Nothing is that easy in the world of performance art. The sacrifice of a sheep at an art fair in Moscow and the ensuing fight pitted ethics and freedom of expression in a squabble which rivals that over Damien Hirst's notorious cows. It happened at the fair's opening at Moscow's Central House of Artists. The moment they saw performance artists from Kazakhstan bringing in a sheep, a group of German artists became convinced that it was doomed to die. They pleaded for its life. They organised a petition.

One of their number - Simon Stockhausen, son of the composer - played the saxophone to the animal, to calm it down. All in vain. Watched by dozens of horrified guests, the Kazakhs slaughtered the sheep, smeared its entrails over their bodies, and drank the blood from sacrificial cups. It was, one told the Moscow Times, a painless traditional ritual - or legitimate performance art.
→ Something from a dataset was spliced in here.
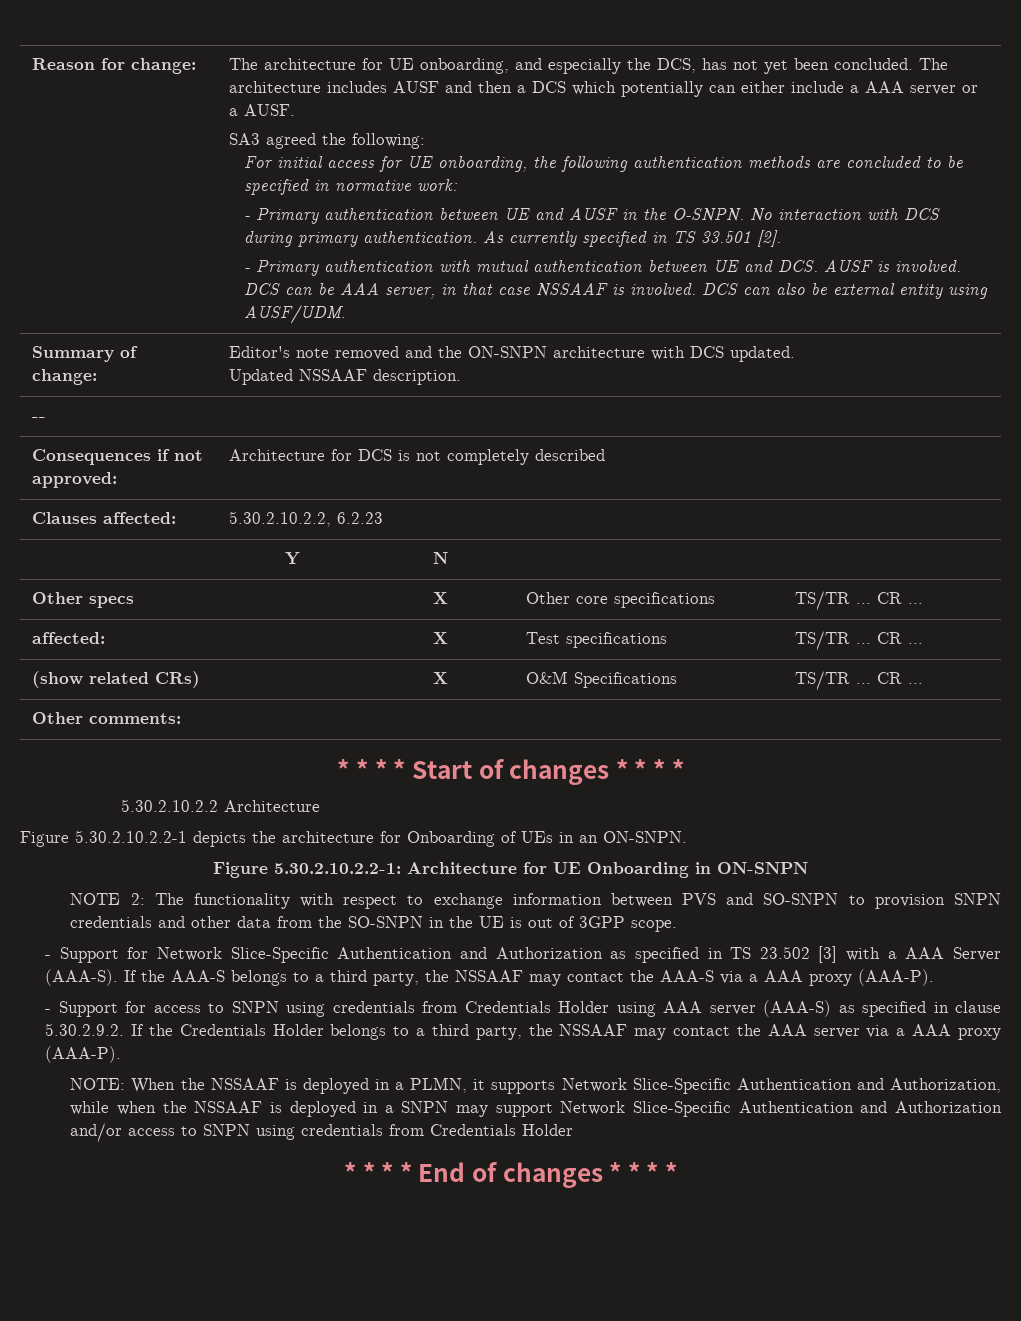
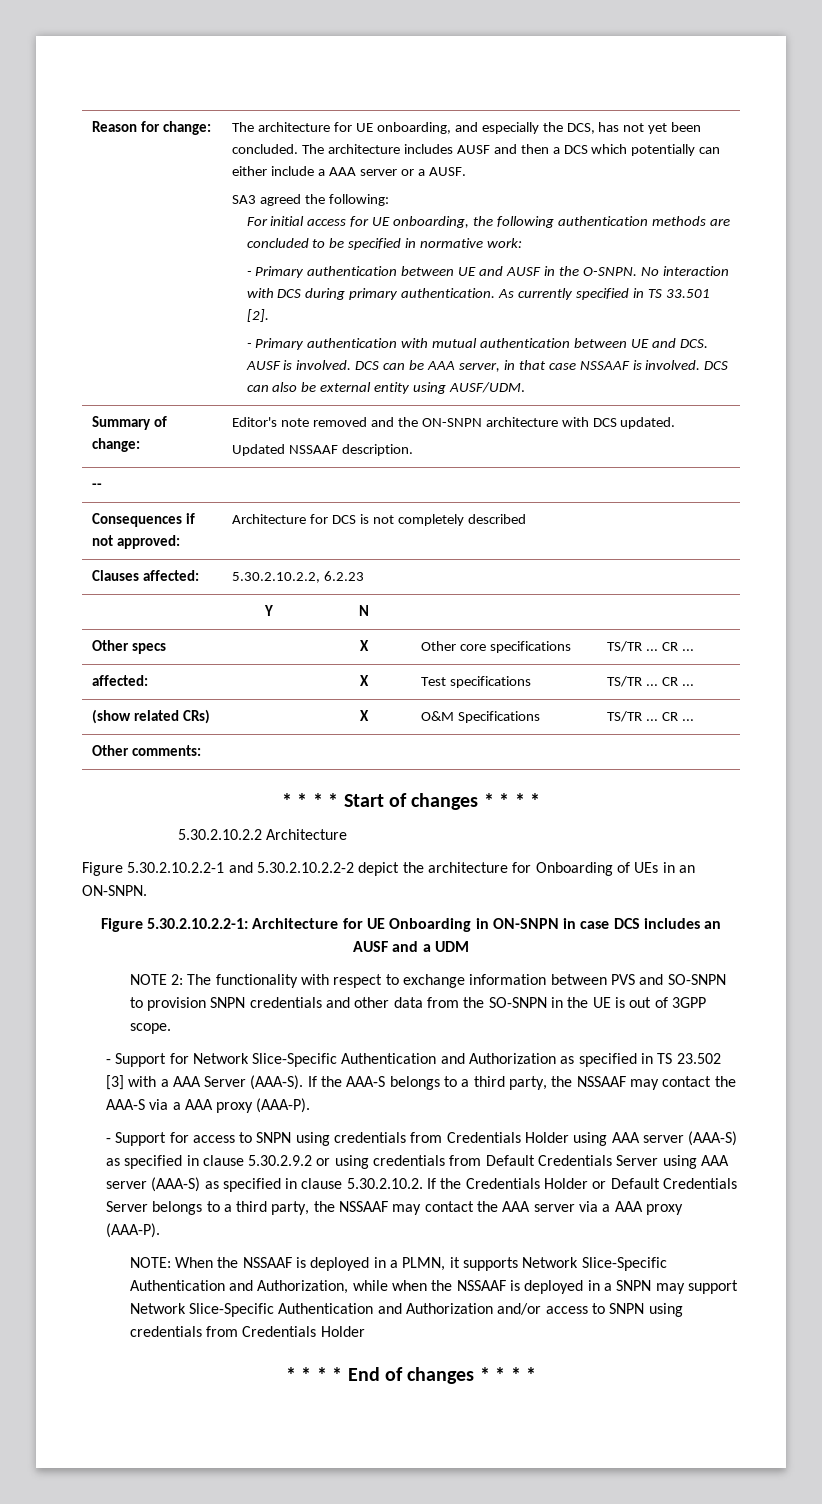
[193,831,246,847] depicts -> [228,862,400,876] and 5.30.2.10.2.2-2 depict
(808, 868) none -> [563,918,722,929] [353,941,469,952] in case DCS includes an AUSF and a UDM
[45,1023,324,1036] 5.30.2.9.2. If the Credentials Holder -> [248,1155,730,1169] [105,1177,738,1192] [105,1201,148,1212] 5.30.2.9.2 or using credentials from Default Credentials Server using AAA server (AAA-S) as specified in clause 5.30.2.10.2. If the Credentials Holder or Default Credentials Server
The Germans, a group called Banane, disagreed. They specialise in the less bloodthirsty "art" of spraying bananas on world monuments, and have already left their mark on the Kremlin gates. After hearing shrieks from the guests, they stormed the Kazakhs and launched into a five-minute fight in which the exhibit - an abstract affair involving blood, milk and blue water (the colours of the Russian flag) - was wrecked. The Kazakhs have since been banned from the exhibition. But the arguments go on. The Germans are still furious, saying the Kazakhs achieved nothing more meaningful that cruelty. But, worse, they were also passe, as sacrificial art first began in the Sixties. "This kind of sacrificial art is cliched now," said Thomas Baum-Gartel. But the Kazakhs have their defenders, including one of Moscow's top gallery owners, Marat Gelman, host of several Kazakh chicken slayings, who accused the Germans of "shocking snobbery" and ignoring national traditions.